If you haven't played 80 Days, it's probably one of the most fun games I've played on my phone. I think I've seen maybe 20% of the total possible content after dozens of playthroughs.
I don't know what your financial situation is like, but $5 is a pretty low entry point, given all of the positive reviews (not even including mine). It's also low enough that it may not make sense to release a demo - it might be more work than it would bring in.
I've stopped worrying about spending $5 here and there, given that last year I wouldn't think twice about casually ordering a beer at a bar - especially when it comes to paying for software.
The average salary in my country is $30/day, but it's not so much about that as about the fact that it's very unlikely that I'll like a game, so at $5 per game the expected ROI is negative. I'd like something that can raise the certainty before I purchase (e.g. a demo, or at least an extended trial period).

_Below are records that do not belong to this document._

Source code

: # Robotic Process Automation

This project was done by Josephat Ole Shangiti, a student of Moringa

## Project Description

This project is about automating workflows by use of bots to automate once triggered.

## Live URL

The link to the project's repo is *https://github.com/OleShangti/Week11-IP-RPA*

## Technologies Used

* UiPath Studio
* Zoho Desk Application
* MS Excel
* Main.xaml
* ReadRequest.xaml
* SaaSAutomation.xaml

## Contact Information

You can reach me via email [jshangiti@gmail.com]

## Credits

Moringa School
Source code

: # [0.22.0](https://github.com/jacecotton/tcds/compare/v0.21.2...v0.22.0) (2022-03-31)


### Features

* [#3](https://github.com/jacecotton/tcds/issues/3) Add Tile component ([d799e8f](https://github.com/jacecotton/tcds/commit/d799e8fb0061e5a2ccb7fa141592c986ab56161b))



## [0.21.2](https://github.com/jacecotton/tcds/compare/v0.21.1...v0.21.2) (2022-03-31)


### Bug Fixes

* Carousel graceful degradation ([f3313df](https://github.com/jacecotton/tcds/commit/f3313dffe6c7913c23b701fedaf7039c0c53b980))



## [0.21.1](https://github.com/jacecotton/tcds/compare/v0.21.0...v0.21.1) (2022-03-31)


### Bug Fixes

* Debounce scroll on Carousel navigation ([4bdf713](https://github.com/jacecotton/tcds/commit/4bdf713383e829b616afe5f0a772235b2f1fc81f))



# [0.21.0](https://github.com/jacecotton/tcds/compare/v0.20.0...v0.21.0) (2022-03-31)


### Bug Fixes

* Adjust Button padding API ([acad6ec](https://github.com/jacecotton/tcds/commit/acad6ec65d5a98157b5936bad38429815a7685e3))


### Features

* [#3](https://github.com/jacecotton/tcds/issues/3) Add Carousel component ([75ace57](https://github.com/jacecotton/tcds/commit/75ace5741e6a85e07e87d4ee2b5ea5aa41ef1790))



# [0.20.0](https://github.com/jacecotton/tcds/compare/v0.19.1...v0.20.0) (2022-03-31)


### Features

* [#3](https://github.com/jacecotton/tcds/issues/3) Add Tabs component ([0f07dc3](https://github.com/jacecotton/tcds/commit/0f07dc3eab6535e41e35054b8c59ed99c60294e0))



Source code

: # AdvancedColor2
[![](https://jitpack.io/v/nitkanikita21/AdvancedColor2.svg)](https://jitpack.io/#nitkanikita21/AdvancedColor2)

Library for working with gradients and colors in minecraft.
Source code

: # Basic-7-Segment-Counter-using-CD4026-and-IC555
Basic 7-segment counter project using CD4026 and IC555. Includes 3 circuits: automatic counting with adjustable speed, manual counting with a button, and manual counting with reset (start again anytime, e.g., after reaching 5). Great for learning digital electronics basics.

Too bad Google only allows you to try an app for 15 minutes or so now.
As an aside, the Sorcery games referred to here are very faithful adaptions of Steve Jackson's Sorcery! adventure gamebooks, the pinnacle of the Fighting Fantasy series and total catnip for the eight-year-old version of me. Buying and playing them has been a huge nostalgia trip.
Not very comparable, except that they both produce some form of text interface.
Ink is most similar to ChoiceScript [0], which powers Choice of Games's Games. Twine [1] has the same structure but is a visual editor, not a scripting language. Undum [2] produces the same kind of system, but is Javascript rather than its own syntax. Dendry [3] powered Varytale's games, but the open source version seems abandoned. For completeness, though a webapp not a language, StoryNexus [4] is a hosted platform with a database-like interface (fill in a bunch of forms), it powers Failbetter's Games.
Inform7 is very impressive as a natural language syntax. But the kinds of 'parser' based games it is best suited for have always been rather niche, because they require a certain familiarity with the form.
Hey, Joe here from inkle! Sago's reply is really good, but broadly for those two specific languages: Ink is designed to be one component in a larger game engine - the runtime has a simple core loop of choice -> text generation -> choice. How you implement the UI is up to you (right now we have a C# runtime designed for usage in Unity). By comparison, Inform7 is designed for building standalone parser-based text adventures in the vein of Zork and its more modern successors.
Well, the biggest difference is that Inform is by default built in a way that describes a world, while Ink is built in a way that describes the flow of a narrative.
It's like the difference between Inform and Twine.